Tuesday, 14 June 2022

Dexter: New Blood (2021)

 




After faking his death ten years ago in a hurricane, serial killer Dexter Morgan has moved to the small town of Iron Lake, New York. There, under the assumed identity of Jim Lindsay, a clerk at the local wilderness sporting gear store, he has successfully suppressed his homicidal urges for a full decade.

Which is definitely not to say that he is "better".  He continues to feel those urges, and his longstanding practice of speaking to an imaginary representation of his dead father continues ... though now it is an imaginary representation of his dead sister, whose demise was Dexter's fault.

Still.  It finally seems like Dexter has his 'dark passenger' under control.  He's gone ten years without a kill.  He won't break that streak now, right?  And even if he did, there's no-one around to tie him to his old life, right?

Well, I bet you can guess what happens next.

Season eight of Dexter is notoriously bad.  Particularly the ending, which comes in at #3 on Screen Rant's list of Most Hated Series Finales.  It's so reviled that when word of New Blood got out, the initial reaction was "it's the revival no-one asked for".  Certainly, when I sat down to watch it, it was with a sense of morbid curiosity rather than hope.

But you know what?  Dexter: New Blood is actually pretty good.  It takes the original series baffling ending and uses the decade of elapsed time - both in fiction and in the real world - to develop sometime much more entertaining and satisfying.

I suspect that the return of the original show runner, Clyde Phillips, was a major factor in the uptick in quality.  Philips left the original show at the end of season 4 - considered by many 'the last good one', though I'm actually not its biggest fan - and has brought the character and the show back toward the tone of the earliest seasons.

I also think that the switch of locale from sunny, metropolitan Florida to snowbound, rural upstate New York works well.  What seemed one of the most random elements of the series finale - "what, Dexter's a lumberjack, now?" - has been used to create a very different visual and cultural dynamic to the show.  That helps it feel fresh and different even as the show returns to its thematic and narrative roots.  All in all, it's a smart blend of different and familiar.

Then there's the switch to having Dexter's sister, Debra, become the on-screen face of Dexter's internal struggle.  It makes sense that Dexter would personify these things as her since her passing: even more-so than his father, Debra was the most important person in his life, and in many ways his anchor to something approaching normality.  The two actors also always had great chemistry (they were actually married, for a while), and Debra's foul-mouthed energy works really well for the self-loathing Dexter experiences.

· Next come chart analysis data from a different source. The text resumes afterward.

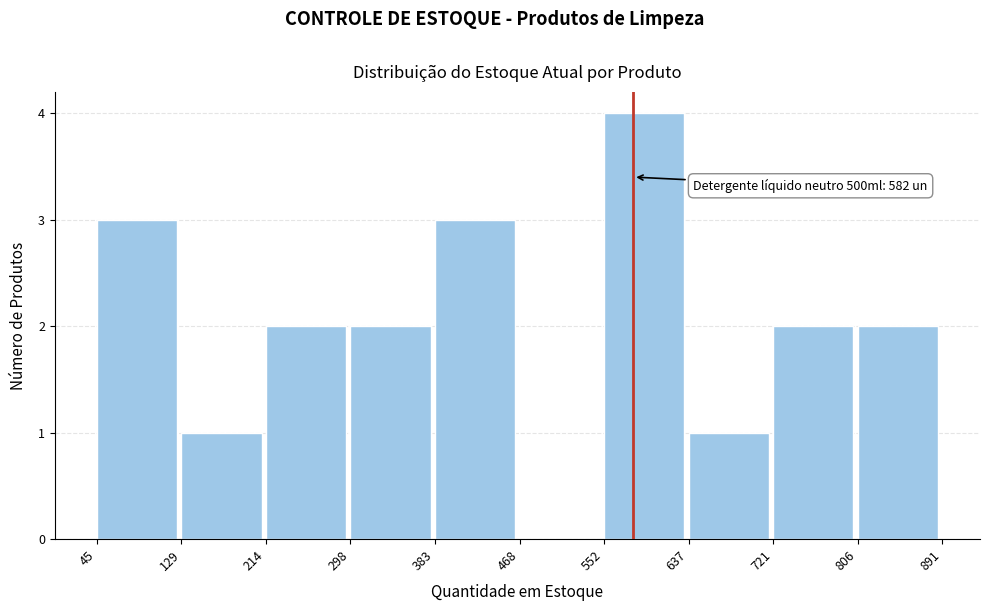

Which range on the x-axis has the tallest bar?

552 to 637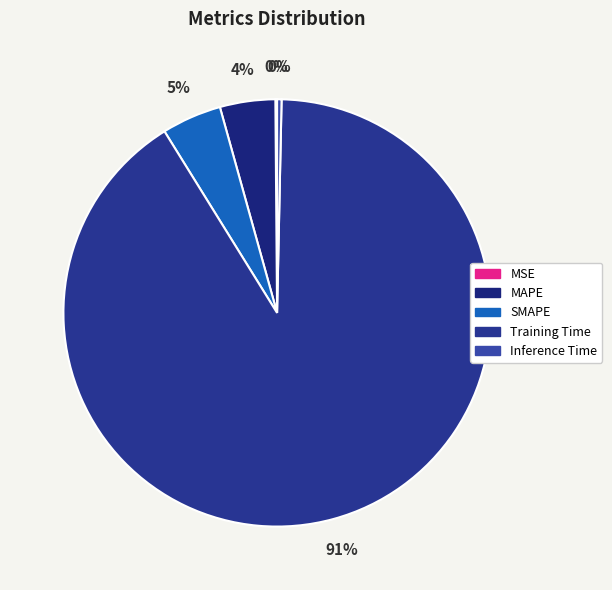

Which slice is the smallest?

MSE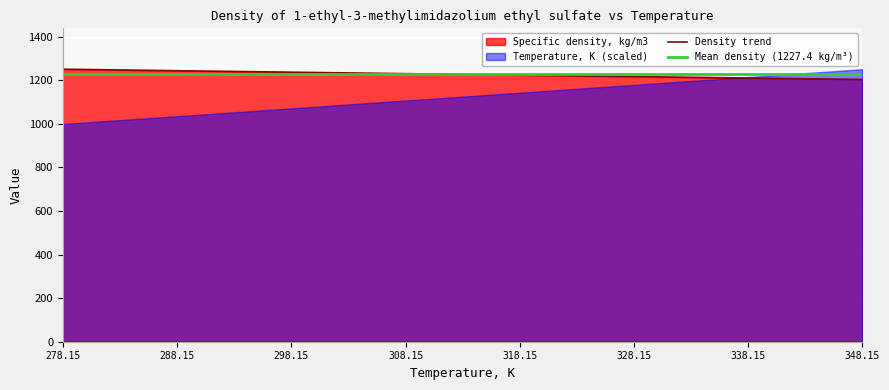

Is it true that Density trend equals 494.1 at 338.15?

False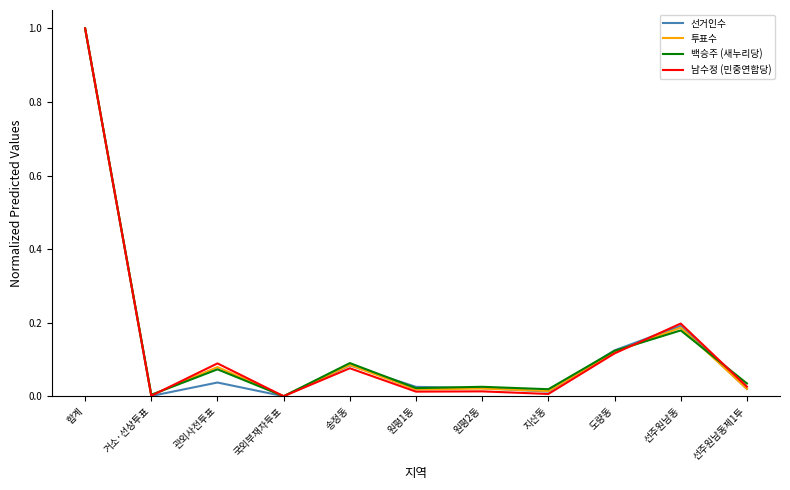

Is the value of 선거인수 at 관외사전투표 greater than the value of 남수정 (민중연합당) at 원평1동?

Yes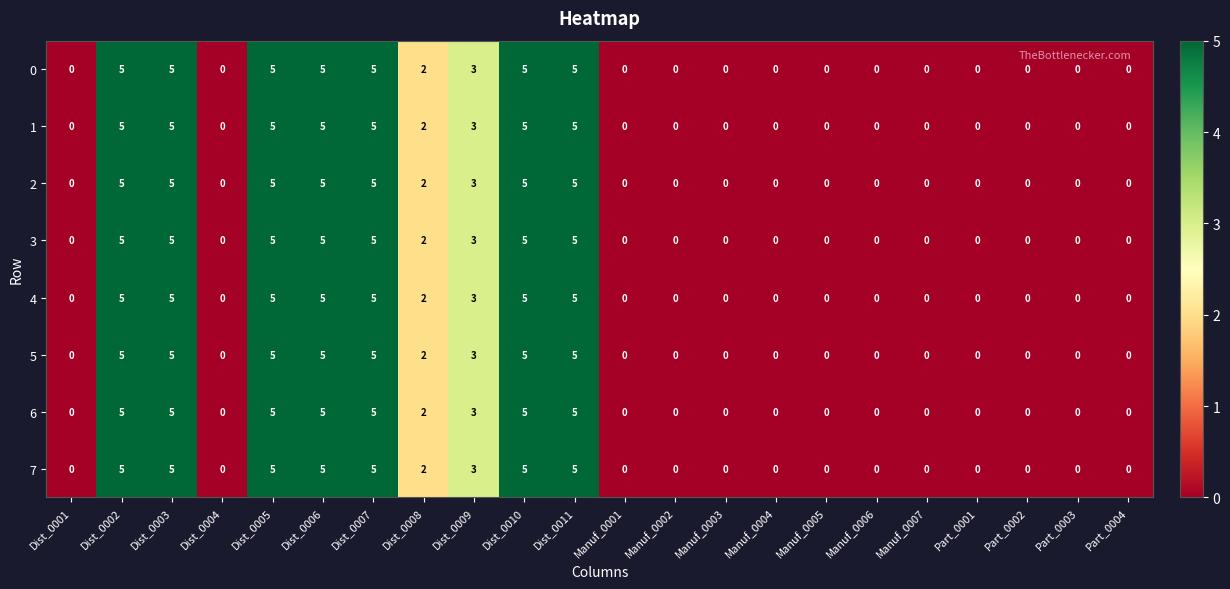

What is the sum of all 7 values?

40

Finally, the show does a good job of creating a volatile, dangerous situation and then following through on that.  Gone are the original show's many convenient escapes from consequence: characters both major and minor genuinely feel at risk here, and Dexter's mistakes have consequences for him and for those he cares about.  Which is not to say that the entire thing is misery and failure: it's not.  But it feels much more organic, and far less contrived.  And it has a real ending.  One that feels like a proper send-off for the character.

I'm not sure I would come back for a season 2 of New Blood - it would very much depend on the concept behind it - but I am glad they made these ten episodes.